The two concepts are certainly related in the common implementation of virtual memory. However, this is a convenient artifact of the implementation, since the hardware page table is only accessible by the kernel.

Consider how to implement them separately, on an x86 machine: You could isolate programs' memory using page tables without ever swapping to disk (sandboxing without virtualization). Alternatively, you could implement full virtual memory, but also give application-level access to the hardware page table so they could see whatever they wanted (virtualization without sandboxing).

Andres Jaan Tack
A: 

Sandboxing is limiting access by a particular program. Virtualization is a mechanism that can be used to help do this but sandboxing is acheived with other mechanisms as well, and likewise virtualization has uses besides sandboxing. Sandboxing is a "what", virtualization is a "how".

Logan Capaldo
+1  A: 

There are actually 3 concepts that you are muddling up here. The first and foremost is what what is provided by the OS and what it does is it separates the memory space for applications running in parallel. And it is called virtual memory.

In Virtual memory systems, the OS maps the memory address as seen by applications onto real physical memory. Thus memory space for applications can be separated so that they never collide.

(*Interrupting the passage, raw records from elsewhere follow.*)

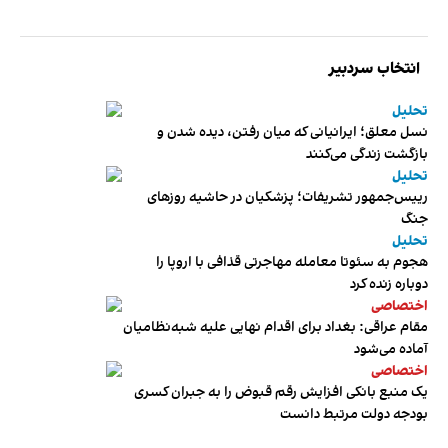
انتخاب سردبیر
تحلیل
نسل معلق؛ ایرانیانی که میان رفتن، دیده شدن و
بازگشت زندگی می‌کنند
تحلیل
رییس‌جمهور تشریفات؛ پزشکیان در حاشیه روزهای
جنگ
تحلیل
هجوم به سئوتا معامله مهاجرتی قذافی با اروپا را
دوباره زنده کرد
اختصاصی
مقام عراقی: بغداد برای اقدام نهایی علیه شبه‌نظامیان
آماده می‌شود
اختصاصی
یک منبع بانکی افزایش رقم قبوض را به جبران کسری
بودجه دولت مرتبط دانست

The second is sandboxing. It is any technique you, the programmer, use to run untrusted code. If you, the programmer, are writing the OS then from your point of view the virtual memory system you are writing is a sandboxing mechanism. If you, the programmer, are writing a web browser then the virtual memory system, in itself, is not a sandboxing mechanism (different perspectives, you see). Instead it is a pontential mechanism for you to implement your sandbox for browser plug-ins. Google Chrome is an example of a program that uses the OS's virtual memory mechanism to implement its sandboxing mechanism.

But virtual memory is not the only way to implement sandboxing. The tcl programming language for example allows you to instantiate slave interpreters via the interp command. The slave interpreter is often used to implement a sandbox since it runs in a separate global space. From the OS's point of view the two interpreters run in the same memory space in a single process. But because, at the C level, the two interpreters never share data structures (unless explicitly programmed) they are effectively separated.

Now, the third concept is virtualization. Which is again separate from both virtual memory and sandboxing. Whereas virtual memory is a mechanism that, from the OS's perspective, sandboxes processes from each other, virtualisation is a mechanism that sandboxes operating systems from each other. Example of software that does this include: Vmware, Parallels Desktop, Xen and the kernel virtual machine.